Cathunter I have asked you where you get them for that price and you have never told so I am still looking for a source. The man that called me said that he paid $3 a pound for them and after packaging them and freezing them he had to get at least $5 a pound. He said the first order he will get in March will be 5 to 7 inches long so I doubt they will weigh a pound each. He said as the water warms they will grow and he will eventually get some about 10 to 12 inches long which may weigh a pound. I only want about 25 pounds just to try. They might not be any better than the river roaches that I already use.


----------



## CatHunter (Dec 31, 2008)

billyb said:


> Cathunter I have asked you where you get them for that price and you have never told so I am still looking for a source. The man that called me said that he paid $3 a pound for them and after packaging them and freezing them he had to get at least $5 a pound. He said the first order he will get in March will be 5 to 7 inches long so I doubt they will weigh a pound each. He said as the water warms they will grow and he will eventually get some about 10 to 12 inches long which may weigh a pound. I only want about 25 pounds just to try. They might not be any better than the river roaches that I already use.


My guy brings them down for me from Tennessee vacuum sealed. He usually brings me 150 or so. To me they don't work much better than fresh gizzard shad


----------



## billyb (Aug 22, 2012)

Will you get an additional 25 or so for me? I just want to try them. Tell me where you live and I will bring you the cash.


----------



## JoeyWelch (Sep 25, 2009)

Got a email from rivercat bait yesterday that said they would have plenty in the next couple weeks. 

River Cat Bait Shop
26812 Hwy 43
Leroy, AL 36548 


Also,There are plenty of large shad in the rivers right now also. I'll take a fresh or live shad over a frozen skipjack anyday.


----------



## billyb (Aug 22, 2012)

The owner at River Cat Bait Shop is the person that called me yesterday. I sent them an e-mail months ago and he just checked them this week. I don't think he realized he had an account and when he looked he had 100's of e-mails. I live in Crestview so we don't have a place to get live bait.

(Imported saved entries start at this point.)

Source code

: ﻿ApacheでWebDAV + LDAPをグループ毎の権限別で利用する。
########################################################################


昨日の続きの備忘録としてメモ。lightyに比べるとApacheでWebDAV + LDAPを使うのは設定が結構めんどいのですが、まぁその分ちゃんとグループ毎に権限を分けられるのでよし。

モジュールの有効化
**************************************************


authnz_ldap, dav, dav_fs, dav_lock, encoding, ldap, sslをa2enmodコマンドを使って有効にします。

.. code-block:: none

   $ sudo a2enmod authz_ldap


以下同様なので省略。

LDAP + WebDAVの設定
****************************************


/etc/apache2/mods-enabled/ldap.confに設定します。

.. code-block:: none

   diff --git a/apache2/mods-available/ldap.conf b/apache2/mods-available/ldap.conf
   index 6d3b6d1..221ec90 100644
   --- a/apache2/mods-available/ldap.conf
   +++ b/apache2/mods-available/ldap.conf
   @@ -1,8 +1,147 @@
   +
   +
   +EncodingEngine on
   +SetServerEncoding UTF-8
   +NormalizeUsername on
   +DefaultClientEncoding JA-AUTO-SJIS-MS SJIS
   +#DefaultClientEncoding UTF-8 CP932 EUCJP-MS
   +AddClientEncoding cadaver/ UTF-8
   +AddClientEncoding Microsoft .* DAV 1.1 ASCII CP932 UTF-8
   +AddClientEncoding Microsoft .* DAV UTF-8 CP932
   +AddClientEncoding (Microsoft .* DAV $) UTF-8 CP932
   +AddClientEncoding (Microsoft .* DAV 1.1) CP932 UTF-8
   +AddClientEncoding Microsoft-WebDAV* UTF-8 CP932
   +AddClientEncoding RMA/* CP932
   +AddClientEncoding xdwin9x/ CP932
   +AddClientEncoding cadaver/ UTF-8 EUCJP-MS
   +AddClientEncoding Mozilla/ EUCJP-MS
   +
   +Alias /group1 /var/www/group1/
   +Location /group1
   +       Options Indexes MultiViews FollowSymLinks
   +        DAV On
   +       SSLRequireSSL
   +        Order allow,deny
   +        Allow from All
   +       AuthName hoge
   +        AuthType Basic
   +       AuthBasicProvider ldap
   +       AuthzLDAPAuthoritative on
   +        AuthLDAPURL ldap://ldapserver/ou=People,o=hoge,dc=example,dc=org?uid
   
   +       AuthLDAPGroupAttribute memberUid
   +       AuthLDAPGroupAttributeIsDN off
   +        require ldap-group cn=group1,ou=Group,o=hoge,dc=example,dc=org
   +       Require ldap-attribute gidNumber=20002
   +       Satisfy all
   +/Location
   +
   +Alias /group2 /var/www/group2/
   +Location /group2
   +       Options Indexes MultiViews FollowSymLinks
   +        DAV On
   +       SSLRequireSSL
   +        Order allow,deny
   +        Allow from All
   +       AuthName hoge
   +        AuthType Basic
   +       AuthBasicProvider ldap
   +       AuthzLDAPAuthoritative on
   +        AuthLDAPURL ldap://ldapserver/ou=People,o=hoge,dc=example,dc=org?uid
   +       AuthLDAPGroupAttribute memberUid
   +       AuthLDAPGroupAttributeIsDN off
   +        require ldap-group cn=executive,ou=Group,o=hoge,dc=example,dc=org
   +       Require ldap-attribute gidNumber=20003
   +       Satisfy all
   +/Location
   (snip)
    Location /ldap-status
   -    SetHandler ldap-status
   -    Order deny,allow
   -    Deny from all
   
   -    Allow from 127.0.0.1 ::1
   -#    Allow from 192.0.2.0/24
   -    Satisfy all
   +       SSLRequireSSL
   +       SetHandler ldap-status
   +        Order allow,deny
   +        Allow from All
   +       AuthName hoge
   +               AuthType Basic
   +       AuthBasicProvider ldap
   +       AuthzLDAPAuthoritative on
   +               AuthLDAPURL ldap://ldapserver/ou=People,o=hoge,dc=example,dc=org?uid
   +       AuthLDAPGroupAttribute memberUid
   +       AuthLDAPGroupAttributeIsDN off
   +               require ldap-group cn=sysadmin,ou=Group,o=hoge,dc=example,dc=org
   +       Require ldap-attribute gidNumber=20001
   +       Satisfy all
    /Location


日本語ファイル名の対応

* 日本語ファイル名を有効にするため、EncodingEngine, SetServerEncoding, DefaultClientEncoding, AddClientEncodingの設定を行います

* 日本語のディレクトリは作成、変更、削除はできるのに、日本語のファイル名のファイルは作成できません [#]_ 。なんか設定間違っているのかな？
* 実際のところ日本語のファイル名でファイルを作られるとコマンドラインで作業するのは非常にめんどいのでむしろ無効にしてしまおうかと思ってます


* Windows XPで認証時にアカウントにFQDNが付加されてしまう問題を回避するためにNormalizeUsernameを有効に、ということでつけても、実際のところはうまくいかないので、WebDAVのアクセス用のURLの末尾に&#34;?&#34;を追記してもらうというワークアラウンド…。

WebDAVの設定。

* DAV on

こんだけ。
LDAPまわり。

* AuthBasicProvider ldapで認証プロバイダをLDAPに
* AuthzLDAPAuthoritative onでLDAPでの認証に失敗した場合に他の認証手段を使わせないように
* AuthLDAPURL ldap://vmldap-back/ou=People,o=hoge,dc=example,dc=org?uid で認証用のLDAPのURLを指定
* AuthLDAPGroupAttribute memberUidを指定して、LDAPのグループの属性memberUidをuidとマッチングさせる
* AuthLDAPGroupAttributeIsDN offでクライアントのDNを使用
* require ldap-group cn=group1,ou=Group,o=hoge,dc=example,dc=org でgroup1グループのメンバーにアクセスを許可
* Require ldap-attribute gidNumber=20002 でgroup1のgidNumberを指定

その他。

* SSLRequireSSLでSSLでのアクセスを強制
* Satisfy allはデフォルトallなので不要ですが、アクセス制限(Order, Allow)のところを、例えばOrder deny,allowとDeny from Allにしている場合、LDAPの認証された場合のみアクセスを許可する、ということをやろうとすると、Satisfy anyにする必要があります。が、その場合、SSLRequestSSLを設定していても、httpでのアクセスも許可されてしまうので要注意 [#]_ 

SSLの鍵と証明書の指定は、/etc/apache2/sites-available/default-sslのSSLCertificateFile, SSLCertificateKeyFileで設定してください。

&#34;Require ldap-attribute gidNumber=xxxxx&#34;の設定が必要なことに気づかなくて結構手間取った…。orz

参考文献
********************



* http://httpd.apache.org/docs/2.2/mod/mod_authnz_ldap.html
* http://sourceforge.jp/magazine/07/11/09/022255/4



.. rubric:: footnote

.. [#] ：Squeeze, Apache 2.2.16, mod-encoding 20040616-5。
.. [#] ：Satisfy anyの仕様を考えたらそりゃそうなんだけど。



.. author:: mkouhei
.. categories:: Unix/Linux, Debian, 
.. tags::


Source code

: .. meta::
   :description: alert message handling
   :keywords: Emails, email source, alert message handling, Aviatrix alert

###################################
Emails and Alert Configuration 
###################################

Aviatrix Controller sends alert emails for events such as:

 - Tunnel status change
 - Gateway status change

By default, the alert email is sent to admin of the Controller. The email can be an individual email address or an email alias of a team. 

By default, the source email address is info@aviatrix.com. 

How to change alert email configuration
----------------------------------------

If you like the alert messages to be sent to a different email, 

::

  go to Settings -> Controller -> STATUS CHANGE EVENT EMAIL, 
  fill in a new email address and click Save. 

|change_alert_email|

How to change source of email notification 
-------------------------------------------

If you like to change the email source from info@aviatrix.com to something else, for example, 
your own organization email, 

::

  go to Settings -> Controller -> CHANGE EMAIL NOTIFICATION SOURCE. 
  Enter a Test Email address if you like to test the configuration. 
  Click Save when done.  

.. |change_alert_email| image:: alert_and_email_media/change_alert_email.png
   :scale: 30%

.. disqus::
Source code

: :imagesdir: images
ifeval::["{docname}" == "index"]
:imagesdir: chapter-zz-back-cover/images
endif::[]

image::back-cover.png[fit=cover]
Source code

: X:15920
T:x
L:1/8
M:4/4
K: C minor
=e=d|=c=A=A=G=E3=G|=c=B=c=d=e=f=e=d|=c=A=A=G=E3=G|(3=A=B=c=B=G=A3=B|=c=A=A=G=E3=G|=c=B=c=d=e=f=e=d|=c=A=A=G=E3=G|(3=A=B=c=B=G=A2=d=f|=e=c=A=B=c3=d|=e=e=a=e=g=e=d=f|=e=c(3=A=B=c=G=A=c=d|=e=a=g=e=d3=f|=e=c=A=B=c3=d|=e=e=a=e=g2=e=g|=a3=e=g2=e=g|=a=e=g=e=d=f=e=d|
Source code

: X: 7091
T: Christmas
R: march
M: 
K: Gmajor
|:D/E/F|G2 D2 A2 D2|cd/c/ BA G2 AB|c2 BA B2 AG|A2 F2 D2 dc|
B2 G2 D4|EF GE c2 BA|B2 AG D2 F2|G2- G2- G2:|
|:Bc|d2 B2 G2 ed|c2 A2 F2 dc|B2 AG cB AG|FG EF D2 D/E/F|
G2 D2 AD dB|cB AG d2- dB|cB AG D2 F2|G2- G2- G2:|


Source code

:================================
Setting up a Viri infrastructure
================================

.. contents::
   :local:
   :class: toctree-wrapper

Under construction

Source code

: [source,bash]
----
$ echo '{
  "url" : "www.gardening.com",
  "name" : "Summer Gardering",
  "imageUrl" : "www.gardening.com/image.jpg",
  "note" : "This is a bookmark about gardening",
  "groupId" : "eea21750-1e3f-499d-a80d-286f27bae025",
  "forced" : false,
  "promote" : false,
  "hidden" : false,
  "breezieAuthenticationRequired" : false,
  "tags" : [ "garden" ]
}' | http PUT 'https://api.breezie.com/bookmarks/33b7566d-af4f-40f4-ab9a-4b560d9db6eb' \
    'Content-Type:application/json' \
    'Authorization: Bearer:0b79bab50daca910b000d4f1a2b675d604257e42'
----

This bait shop sells frozen salted shad, but I know nothing works as well as fresh bait.


----------



## JoeyWelch (Sep 25, 2009)

billyb said:


> The owner at River Cat Bait Shop is the person that called me yesterday. I sent them an e-mail months ago and he just checked them this week. I don't think he realized he had an account and when he looked he had 100's of e-mails. I live in Crestview so we don't have a place to get live bait. This bait shop sells frozen salted shad, but I know nothing works as well as fresh bait.



Don't know how soon you need them but I'll be going again on Saturday. I'd be glad to catch a few extra and ice em down real good if you wanted to come to Bay Minette and get them. Free of course. Talking about shad. 4-6" ones. They were plentiful last weekend. Should still be there.


----------



## billyb (Aug 22, 2012)

Thanks for the offer, but I am going hunting this weekend. I was just trying to get a head start on some catfish bait for this spring.


----------